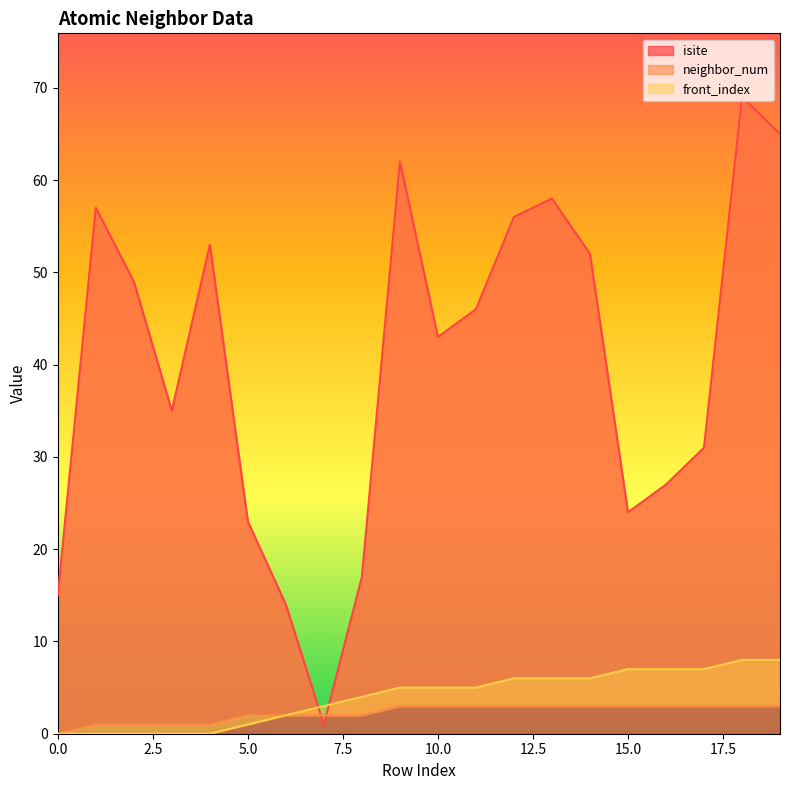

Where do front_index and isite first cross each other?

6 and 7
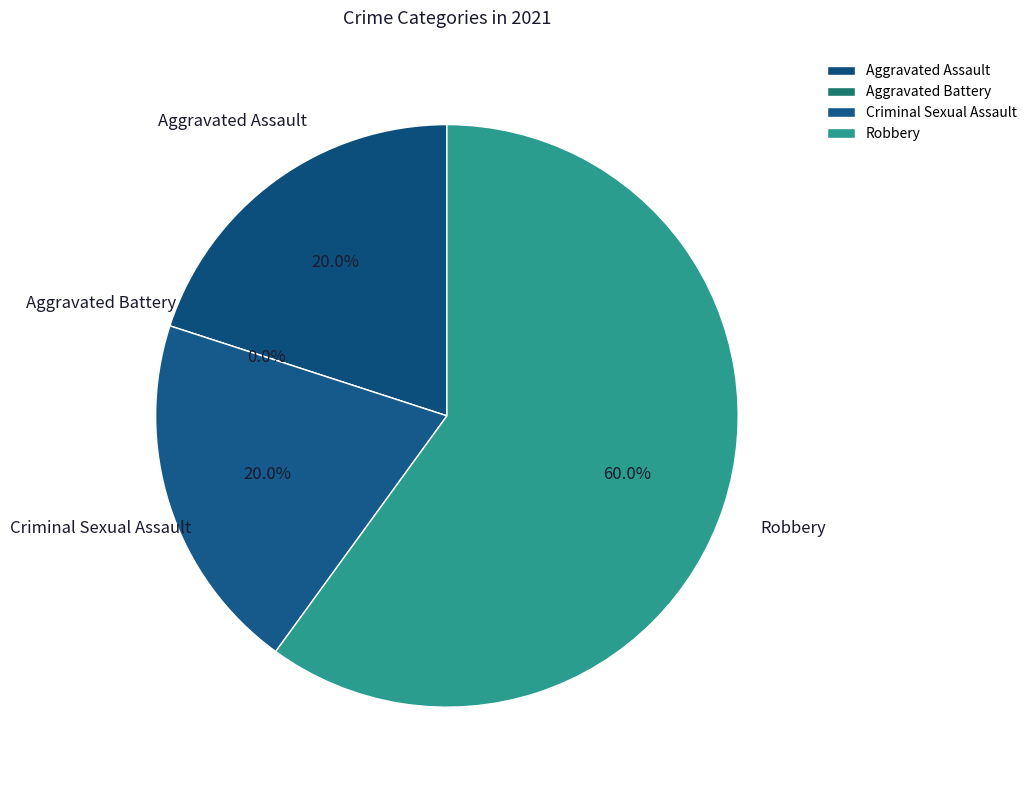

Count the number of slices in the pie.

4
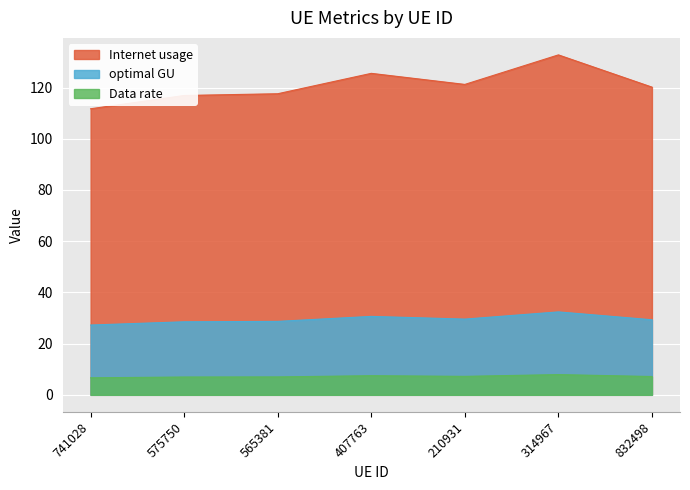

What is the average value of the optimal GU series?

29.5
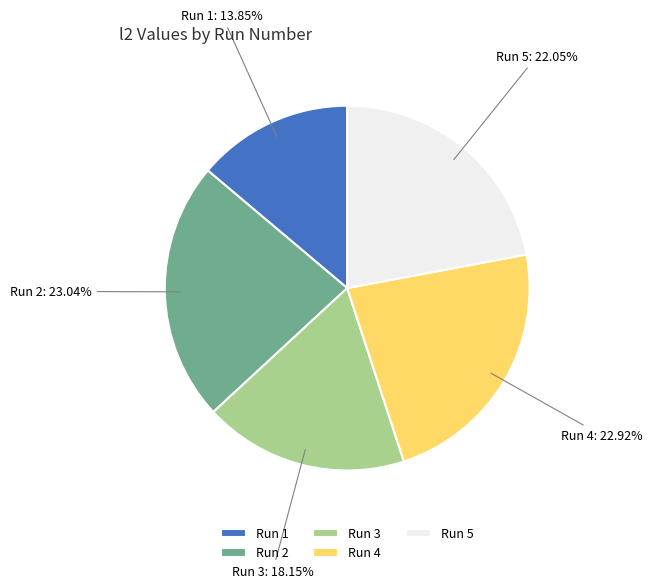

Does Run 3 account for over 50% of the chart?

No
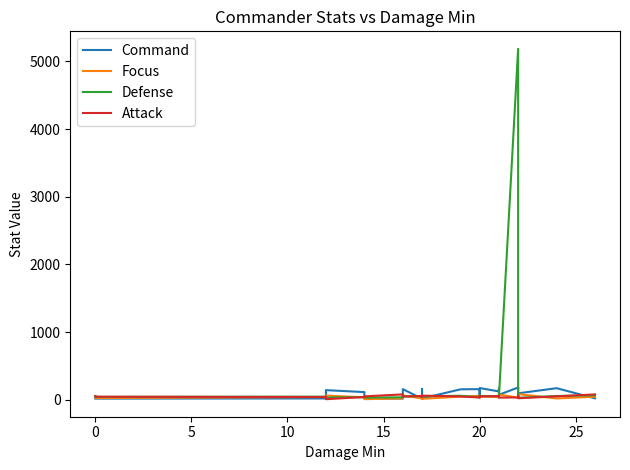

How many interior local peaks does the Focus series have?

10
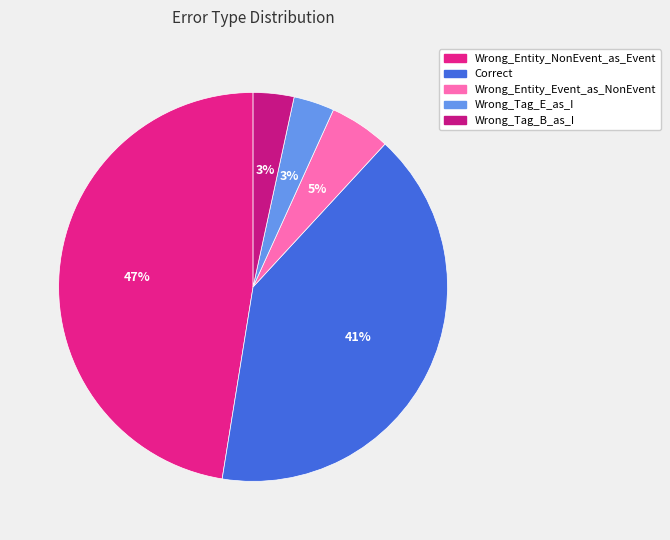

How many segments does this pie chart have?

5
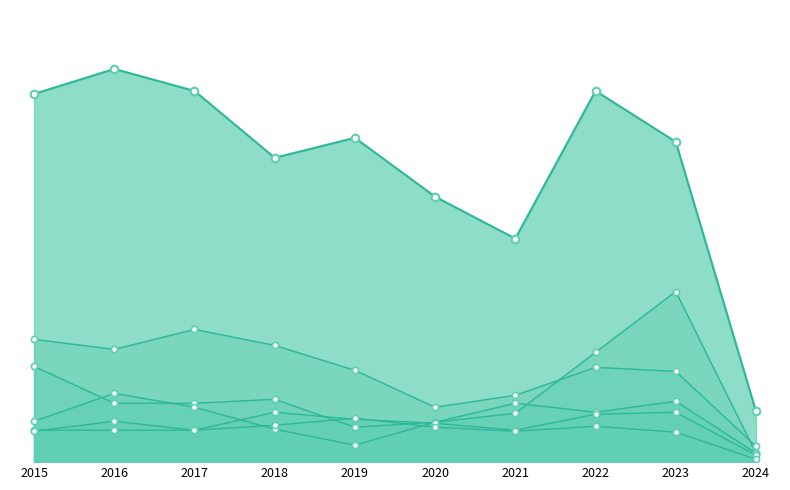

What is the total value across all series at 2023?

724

***

▶ [INSTRUCTIONS FOR THE TASK] Please pull out everything from the line containing "Count the number of slices in the pie." down through the end of the items, both ends included, and reproduce it word for word, leaving the pictures out of your answer.

▶ [TASK RESPONSE]
Count the number of slices in the pie.

4

What is the average value of the optimal GU series?

29.5

Does Run 3 account for over 50% of the chart?

No

How many interior local peaks does the Focus series have?

10

How many segments does this pie chart have?

5

What is the total value across all series at 2023?

724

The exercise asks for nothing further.